(Provided data Opens)

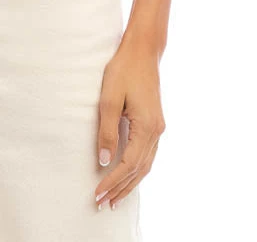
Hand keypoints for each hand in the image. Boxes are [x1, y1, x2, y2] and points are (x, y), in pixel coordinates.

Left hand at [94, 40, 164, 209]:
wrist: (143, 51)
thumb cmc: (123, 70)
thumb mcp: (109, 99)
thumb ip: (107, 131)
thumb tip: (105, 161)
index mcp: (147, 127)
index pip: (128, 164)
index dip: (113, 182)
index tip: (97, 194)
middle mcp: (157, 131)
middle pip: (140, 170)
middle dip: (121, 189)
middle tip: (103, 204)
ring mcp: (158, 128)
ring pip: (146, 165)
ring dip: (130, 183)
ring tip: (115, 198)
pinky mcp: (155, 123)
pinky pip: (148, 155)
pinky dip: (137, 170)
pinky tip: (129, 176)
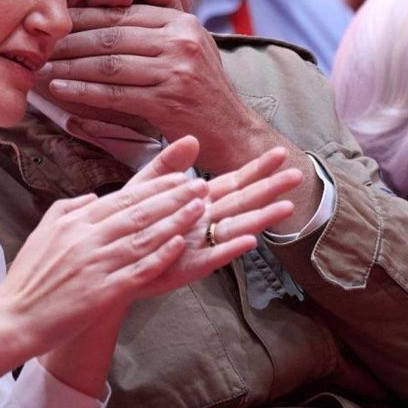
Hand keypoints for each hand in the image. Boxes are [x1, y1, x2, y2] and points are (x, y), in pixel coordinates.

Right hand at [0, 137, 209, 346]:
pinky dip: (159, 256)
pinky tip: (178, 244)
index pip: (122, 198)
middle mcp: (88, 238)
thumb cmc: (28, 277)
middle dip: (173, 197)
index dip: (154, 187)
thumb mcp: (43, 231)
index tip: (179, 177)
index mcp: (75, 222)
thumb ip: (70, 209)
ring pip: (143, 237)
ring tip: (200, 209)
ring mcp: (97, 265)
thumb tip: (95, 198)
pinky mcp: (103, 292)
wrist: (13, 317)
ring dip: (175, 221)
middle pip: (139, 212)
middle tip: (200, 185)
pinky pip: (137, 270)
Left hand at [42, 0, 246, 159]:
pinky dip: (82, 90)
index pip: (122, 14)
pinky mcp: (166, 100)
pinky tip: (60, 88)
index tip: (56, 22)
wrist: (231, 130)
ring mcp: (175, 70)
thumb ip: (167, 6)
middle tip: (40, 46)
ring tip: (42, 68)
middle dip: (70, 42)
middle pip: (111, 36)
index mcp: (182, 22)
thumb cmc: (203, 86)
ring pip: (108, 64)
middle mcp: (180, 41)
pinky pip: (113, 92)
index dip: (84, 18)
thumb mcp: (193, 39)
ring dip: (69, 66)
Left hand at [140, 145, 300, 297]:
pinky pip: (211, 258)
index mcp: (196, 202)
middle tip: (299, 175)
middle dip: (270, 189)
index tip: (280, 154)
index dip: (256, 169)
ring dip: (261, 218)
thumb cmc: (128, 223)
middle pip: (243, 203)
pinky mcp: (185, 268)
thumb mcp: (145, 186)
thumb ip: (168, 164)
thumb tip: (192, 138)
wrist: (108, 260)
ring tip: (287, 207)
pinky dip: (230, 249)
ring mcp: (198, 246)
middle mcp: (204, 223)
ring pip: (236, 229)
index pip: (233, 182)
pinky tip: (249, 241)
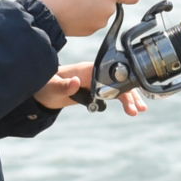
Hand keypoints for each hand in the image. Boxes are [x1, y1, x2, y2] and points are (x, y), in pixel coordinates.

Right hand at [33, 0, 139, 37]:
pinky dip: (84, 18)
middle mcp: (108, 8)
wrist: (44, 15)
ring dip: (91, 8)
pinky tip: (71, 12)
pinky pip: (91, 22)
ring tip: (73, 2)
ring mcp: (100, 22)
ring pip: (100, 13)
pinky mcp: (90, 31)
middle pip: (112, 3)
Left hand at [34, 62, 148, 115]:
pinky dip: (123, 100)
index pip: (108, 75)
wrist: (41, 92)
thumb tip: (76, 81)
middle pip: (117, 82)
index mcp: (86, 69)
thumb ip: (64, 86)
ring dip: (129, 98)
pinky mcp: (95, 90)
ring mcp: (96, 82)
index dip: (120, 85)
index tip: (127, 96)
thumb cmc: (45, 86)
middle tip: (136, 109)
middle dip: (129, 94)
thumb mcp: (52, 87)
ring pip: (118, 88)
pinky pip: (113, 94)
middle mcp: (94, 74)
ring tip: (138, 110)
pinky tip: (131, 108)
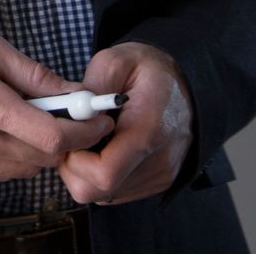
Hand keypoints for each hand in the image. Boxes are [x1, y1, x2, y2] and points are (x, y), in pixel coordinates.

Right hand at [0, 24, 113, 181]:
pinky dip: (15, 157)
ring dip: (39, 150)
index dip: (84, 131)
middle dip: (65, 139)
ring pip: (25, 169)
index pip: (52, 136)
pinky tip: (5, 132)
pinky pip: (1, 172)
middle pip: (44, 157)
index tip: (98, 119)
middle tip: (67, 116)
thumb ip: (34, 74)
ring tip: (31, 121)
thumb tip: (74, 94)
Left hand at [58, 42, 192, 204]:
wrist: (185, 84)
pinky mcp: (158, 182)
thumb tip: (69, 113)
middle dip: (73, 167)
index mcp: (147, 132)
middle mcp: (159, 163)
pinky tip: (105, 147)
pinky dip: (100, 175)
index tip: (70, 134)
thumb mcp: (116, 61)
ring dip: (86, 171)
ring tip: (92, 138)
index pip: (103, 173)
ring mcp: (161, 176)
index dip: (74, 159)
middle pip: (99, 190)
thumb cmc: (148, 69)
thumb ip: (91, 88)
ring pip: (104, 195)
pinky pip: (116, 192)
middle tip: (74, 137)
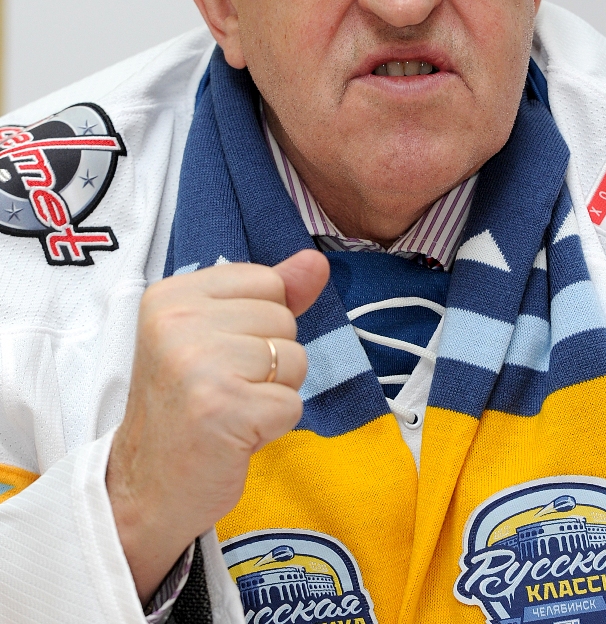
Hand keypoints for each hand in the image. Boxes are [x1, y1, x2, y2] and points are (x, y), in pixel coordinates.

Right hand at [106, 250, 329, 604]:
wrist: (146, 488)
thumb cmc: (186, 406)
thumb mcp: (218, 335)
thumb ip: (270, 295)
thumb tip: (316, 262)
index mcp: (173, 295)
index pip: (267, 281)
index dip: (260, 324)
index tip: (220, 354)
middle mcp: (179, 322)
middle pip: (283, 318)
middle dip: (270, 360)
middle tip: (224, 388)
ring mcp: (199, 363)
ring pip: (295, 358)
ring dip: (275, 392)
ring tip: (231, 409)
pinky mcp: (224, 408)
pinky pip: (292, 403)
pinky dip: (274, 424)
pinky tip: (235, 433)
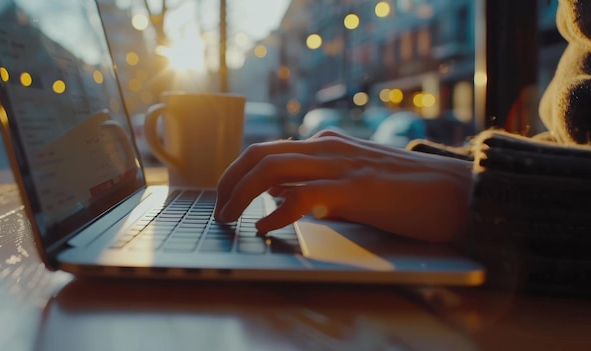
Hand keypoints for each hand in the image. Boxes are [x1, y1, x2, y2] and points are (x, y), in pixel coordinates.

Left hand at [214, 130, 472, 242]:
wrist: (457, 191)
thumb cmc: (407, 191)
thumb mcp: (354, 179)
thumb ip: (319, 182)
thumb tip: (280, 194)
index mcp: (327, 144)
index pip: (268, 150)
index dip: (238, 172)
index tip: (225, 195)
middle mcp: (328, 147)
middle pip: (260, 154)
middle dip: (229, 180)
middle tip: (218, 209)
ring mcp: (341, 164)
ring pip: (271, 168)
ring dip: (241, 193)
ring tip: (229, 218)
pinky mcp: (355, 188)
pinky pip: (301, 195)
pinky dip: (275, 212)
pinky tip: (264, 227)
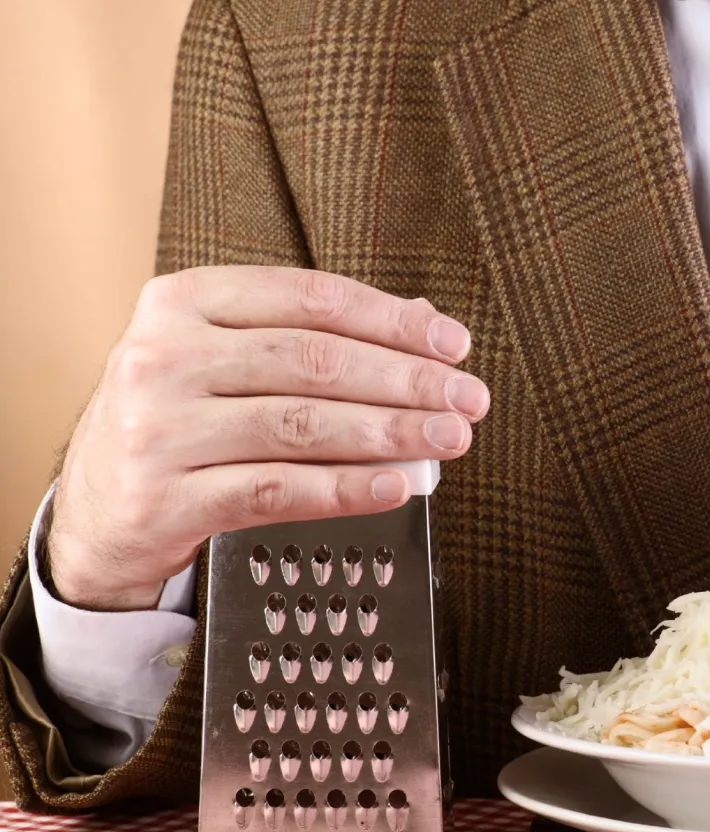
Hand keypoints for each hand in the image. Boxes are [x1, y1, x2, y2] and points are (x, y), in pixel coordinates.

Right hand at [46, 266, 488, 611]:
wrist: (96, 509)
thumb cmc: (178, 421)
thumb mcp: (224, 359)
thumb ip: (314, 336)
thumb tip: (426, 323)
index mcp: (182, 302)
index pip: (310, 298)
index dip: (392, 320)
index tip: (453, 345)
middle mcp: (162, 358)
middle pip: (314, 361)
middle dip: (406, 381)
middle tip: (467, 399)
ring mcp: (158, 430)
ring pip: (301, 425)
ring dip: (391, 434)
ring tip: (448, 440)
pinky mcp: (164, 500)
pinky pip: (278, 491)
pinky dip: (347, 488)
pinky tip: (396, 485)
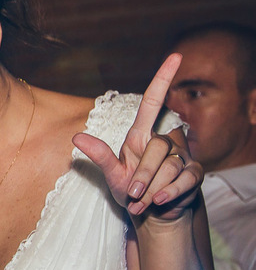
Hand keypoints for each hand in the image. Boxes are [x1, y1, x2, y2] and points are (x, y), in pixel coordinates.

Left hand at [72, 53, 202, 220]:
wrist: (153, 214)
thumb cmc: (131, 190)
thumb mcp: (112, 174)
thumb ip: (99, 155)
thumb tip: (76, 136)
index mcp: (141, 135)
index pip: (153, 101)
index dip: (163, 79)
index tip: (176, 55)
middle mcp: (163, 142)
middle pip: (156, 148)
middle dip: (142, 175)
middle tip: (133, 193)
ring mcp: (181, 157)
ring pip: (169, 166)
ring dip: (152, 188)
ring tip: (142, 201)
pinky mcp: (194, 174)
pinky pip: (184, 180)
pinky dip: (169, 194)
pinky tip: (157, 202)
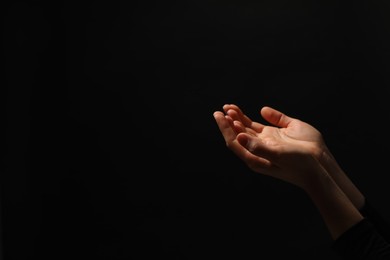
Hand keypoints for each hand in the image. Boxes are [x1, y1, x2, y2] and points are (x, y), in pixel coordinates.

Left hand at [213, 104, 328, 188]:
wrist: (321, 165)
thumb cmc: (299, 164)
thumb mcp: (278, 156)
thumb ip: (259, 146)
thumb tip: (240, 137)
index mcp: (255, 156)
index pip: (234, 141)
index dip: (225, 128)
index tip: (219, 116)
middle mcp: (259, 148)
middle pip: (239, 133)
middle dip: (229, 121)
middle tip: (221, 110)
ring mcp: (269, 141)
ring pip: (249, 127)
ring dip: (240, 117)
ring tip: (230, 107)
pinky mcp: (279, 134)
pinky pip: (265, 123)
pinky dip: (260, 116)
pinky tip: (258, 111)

(Provided data Closes)

Assignment: Starting at the line above that contains "pinky tip: (396, 485)", transcribe every line exactly through the line that contains "pinky tip: (157, 202)", including that last one, and skip the pictures.

Response box:
pinky tip: (396, 485)
Hand keypoints for each hand in the image. Boxes are [x1, y1, x2, y2] and points are (x, y), in pixel coordinates.

Left hand at [72, 53, 202, 220]:
wrist: (153, 214)
thumb cmc: (131, 190)
thumb mcp: (112, 174)
thumb ip: (99, 155)
thumb tip: (76, 136)
index mcp: (141, 135)
index pip: (153, 101)
index dip: (163, 79)
index tip: (176, 55)
middle mcp: (163, 142)
middle pip: (156, 148)
middle dip: (142, 175)
middle tip: (133, 193)
ring mcp: (181, 157)
ring pip: (169, 166)
ring dip: (152, 188)
ring tip: (142, 201)
pinky mcp: (194, 174)
pinky pip: (184, 180)
pinky dip: (169, 194)
pinky tip: (157, 202)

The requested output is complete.